# Venge Elite 105 vs. Expert vs. Pro



## time81 (May 13, 2014)

Hi there,

was just wondering if anybody could tell me the little differences between the versions of the venge. I used the specialized site to compare them and i understand that there are differences in the fact10/11 carbon manufacturing. Basically i want the lowest model because of the price but im confused that if i check for the frames i only find the expensives one everywhere. so why is e.g. :

the elite 105 with the fact10 somewhere around 2500,- Euro while the frameset is only available as fact10 for 2400,- 

100 Euro for the whole rest of the bike seems so low ? its not possible to get the cheaper less stiff frame seperatly cause most search results just show the frame for way more money 

thanks

tim


----------



## dcorn (Sep 1, 2011)

I believe you are looking at it the correct way. All the lower models of Venge are the same frame. You are basically getting the frame cheaper if you want to buy the full bike, so I'd go that way if you can find an easy way to sell off the rest of the parts.


----------



## Dunbar (Aug 8, 2010)

The Venge is kind of anomaly because it isn't offered in 8r/9r carbon like the less expensive Roubaix and Tarmac. I read a rumor that "Pro" frames include a 10r frame bundled with an 11r fork but I haven't seen that claim substantiated by Specialized. Really the only reason to buy the Pro Venge frame vs. the complete bike would be color preference.


----------



## Rashadabd (Sep 17, 2011)

Basically, manufacturers like Specialized and Trek want to discourage you from buying framesets. They want you to buy the complete bike. Companies like Felt, Giant, Cervelo, Argon 18, Devinci, etc., on the other hand, get that, while some customers like buying complete bikes, others like to customize and build up from scratch and they offer their frames at reasonable prices.


----------



## roadworthy (Nov 11, 2011)

Rashadabd said:


> *Basically, manufacturers like Specialized *and Trek want to discourage you from buying framesets. They want you to buy the complete bike. Companies like Felt, Giant, Cervelo, Argon 18, Devinci, etc., on the other hand, get that, while some customers like buying complete bikes, others like to customize and build up from scratch and they offer their frames at reasonable prices.
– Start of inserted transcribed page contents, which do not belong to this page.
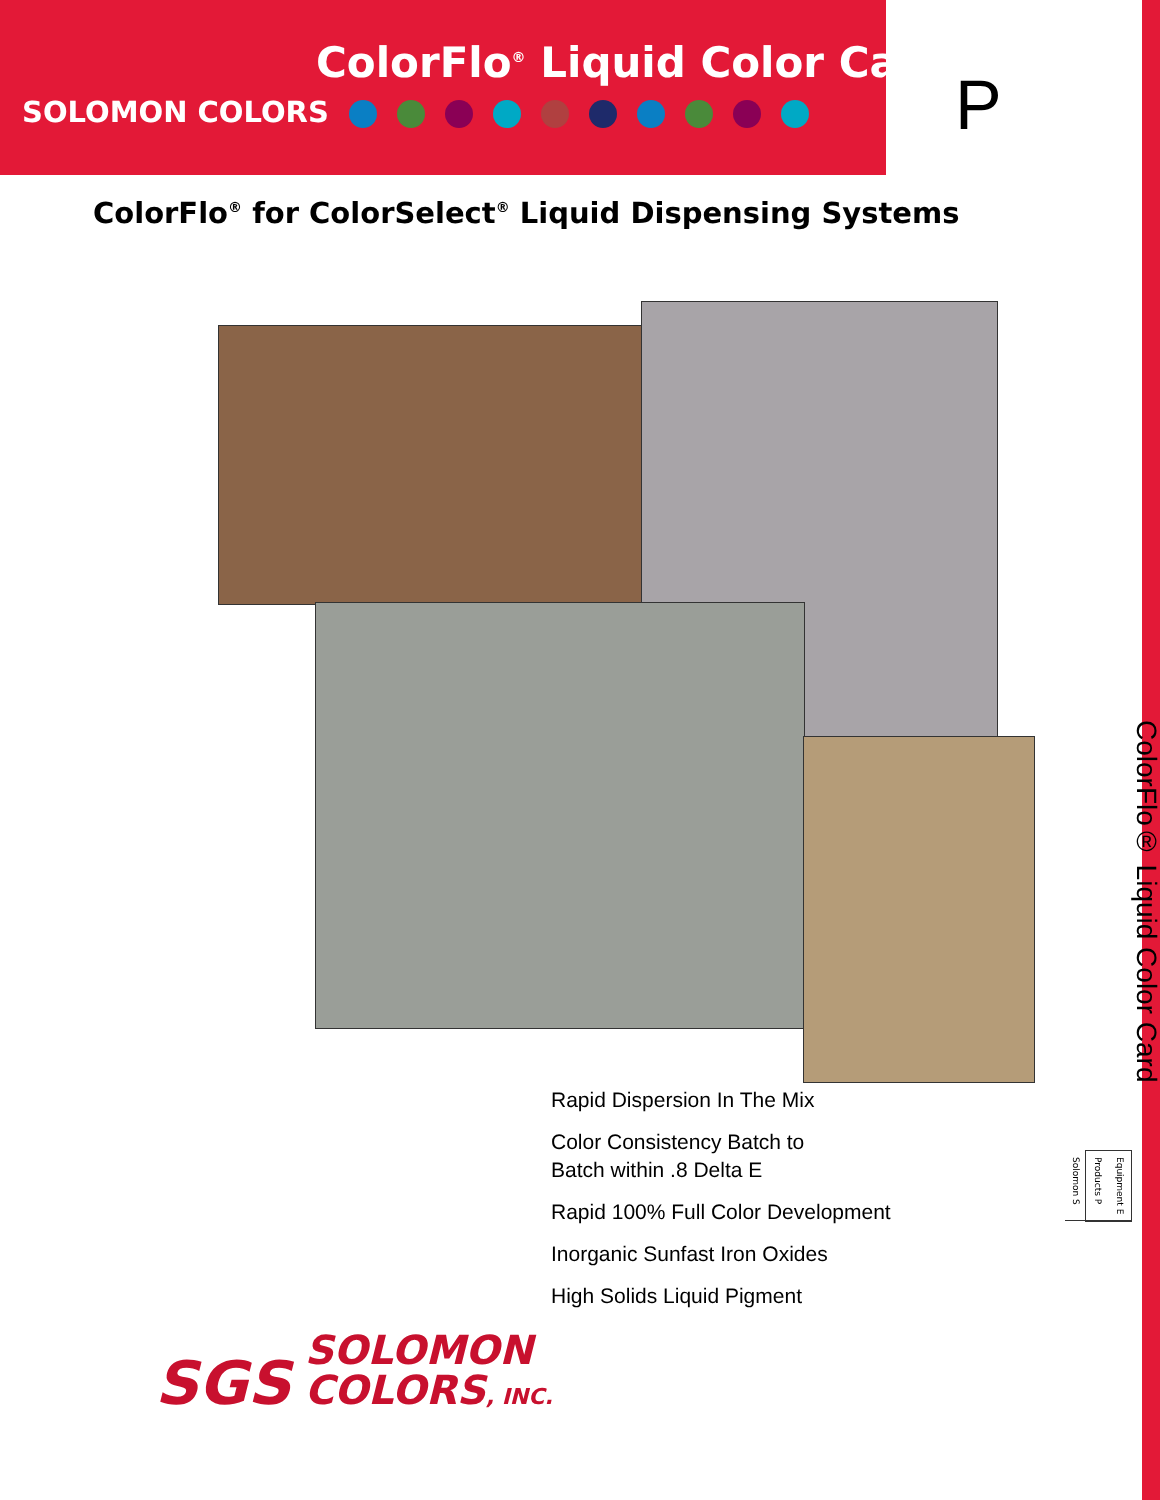ColorFlo<sup>®</sup> Liquid Color Card
SOLOMON COLORS
P
ColorFlo<sup>®</sup> for ColorSelect<sup>®</sup> Liquid Dispensing Systems
Rapid Dispersion In The Mix
Color Consistency Batch to
Batch within .8 Delta E
Rapid 100% Full Color Development
Inorganic Sunfast Iron Oxides
High Solids Liquid Pigment
SGS SOLOMON
COLORS, INC.
ColorFlo® Liquid Color Card
Equipment E
Products P
Solomon S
In bold...why do you believe Specialized discourages frameset purchase? Can you show tangible proof relative to other manufactures?


----------



## Rashadabd (Sep 17, 2011)

roadworthy said:


> In bold...why do you believe Specialized discourages frameset purchase? Can you show tangible proof relative to other manufactures?
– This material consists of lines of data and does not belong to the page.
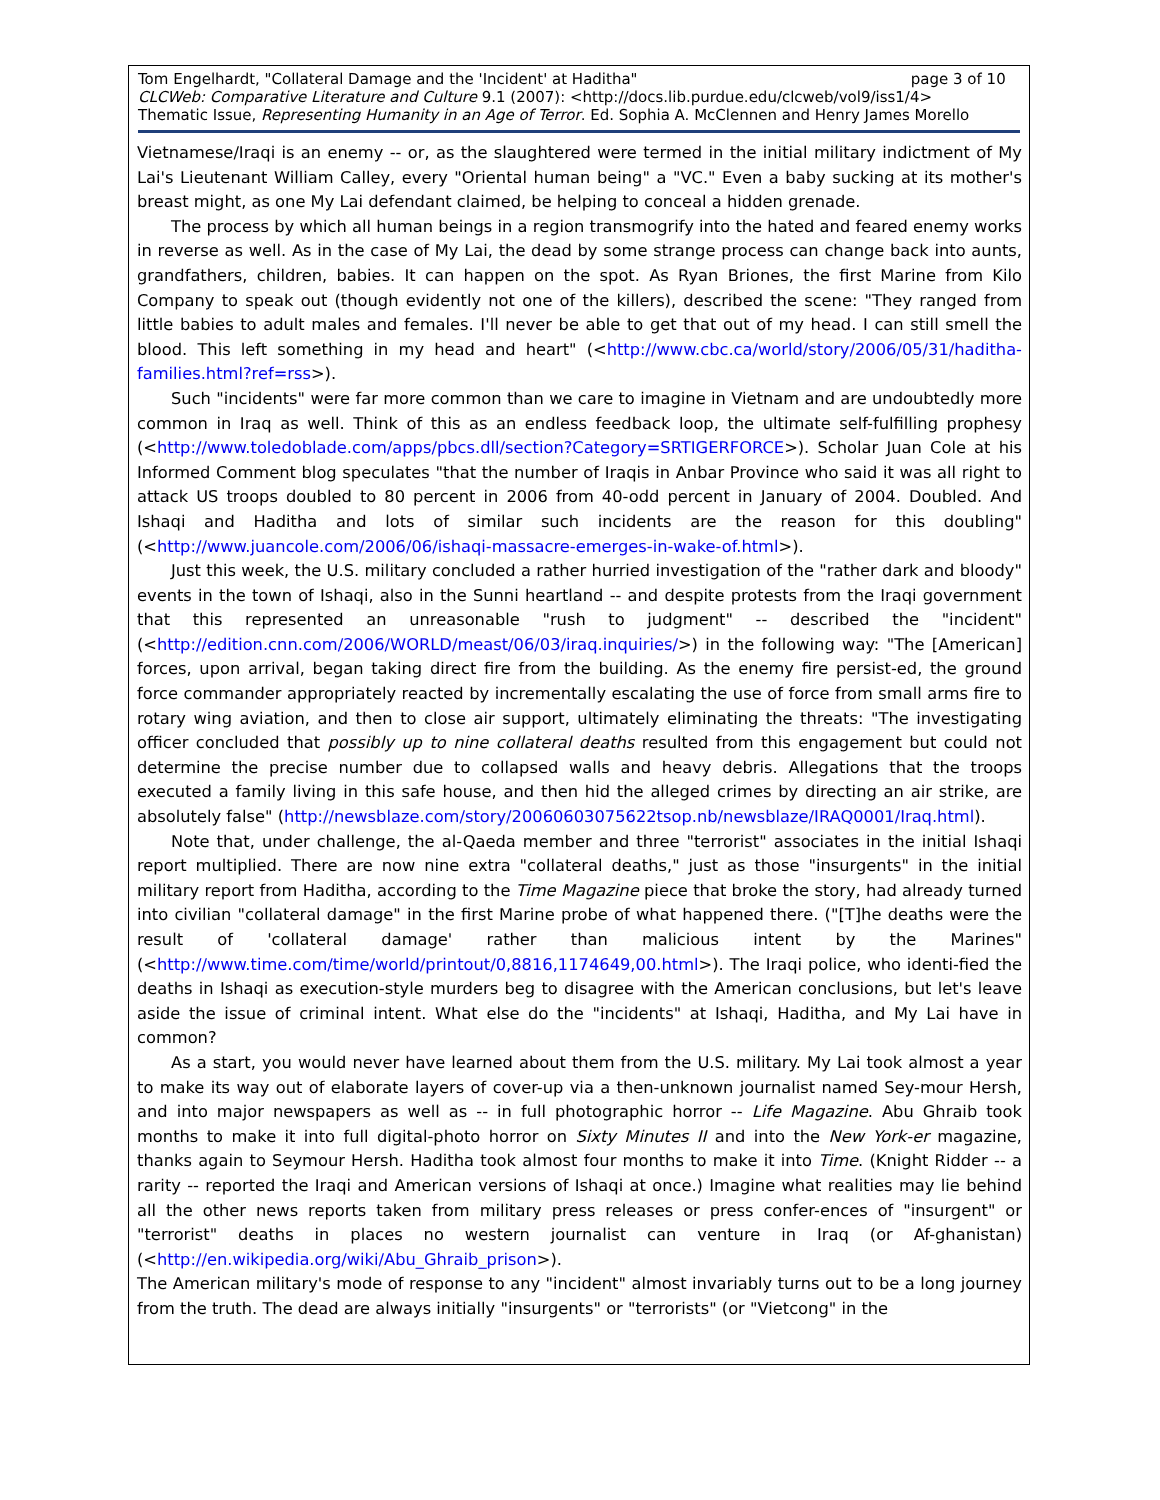Tom Engelhardt, "Collateral Damage and the 'Incident' at Haditha" page 3 of 10
CLCWeb: Comparative Literature and Culture 9.1 (2007): <http://docs.lib.purdue.edu/clcweb/vol9/iss1/4>
Thematic Issue, Representing Humanity in an Age of Terror. Ed. Sophia A. McClennen and Henry James Morello
Vietnamese/Iraqi is an enemy -- or, as the slaughtered were termed in the initial military indictment of My Lai's Lieutenant William Calley, every "Oriental human being" a "VC." Even a baby sucking at its mother's breast might, as one My Lai defendant claimed, be helping to conceal a hidden grenade.
The process by which all human beings in a region transmogrify into the hated and feared enemy works in reverse as well. As in the case of My Lai, the dead by some strange process can change back into aunts, grandfathers, children, babies. It can happen on the spot. As Ryan Briones, the first Marine from Kilo Company to speak out (though evidently not one of the killers), described the scene: "They ranged from little babies to adult males and females. I'll never be able to get that out of my head. I can still smell the blood. This left something in my head and heart" (<http://www.cbc.ca/world/story/2006/05/31/haditha-families.html?ref=rss>).
Such "incidents" were far more common than we care to imagine in Vietnam and are undoubtedly more common in Iraq as well. Think of this as an endless feedback loop, the ultimate self-fulfilling prophesy (<http://www.toledoblade.com/apps/pbcs.dll/section?Category=SRTIGERFORCE>). Scholar Juan Cole at his Informed Comment blog speculates "that the number of Iraqis in Anbar Province who said it was all right to attack US troops doubled to 80 percent in 2006 from 40-odd percent in January of 2004. Doubled. And Ishaqi and Haditha and lots of similar such incidents are the reason for this doubling" (<http://www.juancole.com/2006/06/ishaqi-massacre-emerges-in-wake-of.html>).
Just this week, the U.S. military concluded a rather hurried investigation of the "rather dark and bloody" events in the town of Ishaqi, also in the Sunni heartland -- and despite protests from the Iraqi government that this represented an unreasonable "rush to judgment" -- described the "incident" (<http://edition.cnn.com/2006/WORLD/meast/06/03/iraq.inquiries/>) in the following way: "The [American] forces, upon arrival, began taking direct fire from the building. As the enemy fire persist-ed, the ground force commander appropriately reacted by incrementally escalating the use of force from small arms fire to rotary wing aviation, and then to close air support, ultimately eliminating the threats: "The investigating officer concluded that possibly up to nine collateral deaths resulted from this engagement but could not determine the precise number due to collapsed walls and heavy debris. Allegations that the troops executed a family living in this safe house, and then hid the alleged crimes by directing an air strike, are absolutely false" (http://newsblaze.com/story/20060603075622tsop.nb/newsblaze/IRAQ0001/Iraq.html).
Note that, under challenge, the al-Qaeda member and three "terrorist" associates in the initial Ishaqi report multiplied. There are now nine extra "collateral deaths," just as those "insurgents" in the initial military report from Haditha, according to the Time Magazine piece that broke the story, had already turned into civilian "collateral damage" in the first Marine probe of what happened there. ("[T]he deaths were the result of 'collateral damage' rather than malicious intent by the Marines" (<http://www.time.com/time/world/printout/0,8816,1174649,00.html>). The Iraqi police, who identi-fied the deaths in Ishaqi as execution-style murders beg to disagree with the American conclusions, but let's leave aside the issue of criminal intent. What else do the "incidents" at Ishaqi, Haditha, and My Lai have in common?
As a start, you would never have learned about them from the U.S. military. My Lai took almost a year to make its way out of elaborate layers of cover-up via a then-unknown journalist named Sey-mour Hersh, and into major newspapers as well as -- in full photographic horror -- Life Magazine. Abu Ghraib took months to make it into full digital-photo horror on Sixty Minutes II and into the New York-er magazine, thanks again to Seymour Hersh. Haditha took almost four months to make it into Time. (Knight Ridder -- a rarity -- reported the Iraqi and American versions of Ishaqi at once.) Imagine what realities may lie behind all the other news reports taken from military press releases or press confer-ences of "insurgent" or "terrorist" deaths in places no western journalist can venture in Iraq (or Af-ghanistan) (<http://en.wikipedia.org/wiki/Abu_Ghraib_prison>).
The American military's mode of response to any "incident" almost invariably turns out to be a long journey from the truth. The dead are always initially "insurgents" or "terrorists" (or "Vietcong" in the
Price point, end of story. You don't even have to know anything else if have any experience with business, marketing and/or sales. They don't offer an entry level frameset for any bike. Felt does, Giant does, Cervelo does. They only sale high end frames for the big spenders that demand the ability to build a customized high end bike and are willing to pay big dough to do so. They do not however offer an affordable frame for the average joe or jane. He or she has to buy the tarmac sport, strip it, sell off what he or she doesn't want and then buy the stuff they do elsewhere. Here's some examples of what is out there. Just compare it to what Specialized offers. I get it that you love them and want to defend them, but this one is as clear as can be, sorry.

FC Frameset - Felt Bicycles

FC Frameset Custom Paint - Felt Bicycles

http://www.cervelo.com/en/bikes/r-series/r3.html

Argon 18 | R&A Cycles

Scott Solace 10 Frameset | R&A Cycles

Scott Solace Premium Frameset | R&A Cycles (btw, this is for Scott's highest end endurance model. It's a 890 gram frameset that is designed to compete with the SWorks level Roubaix).


----------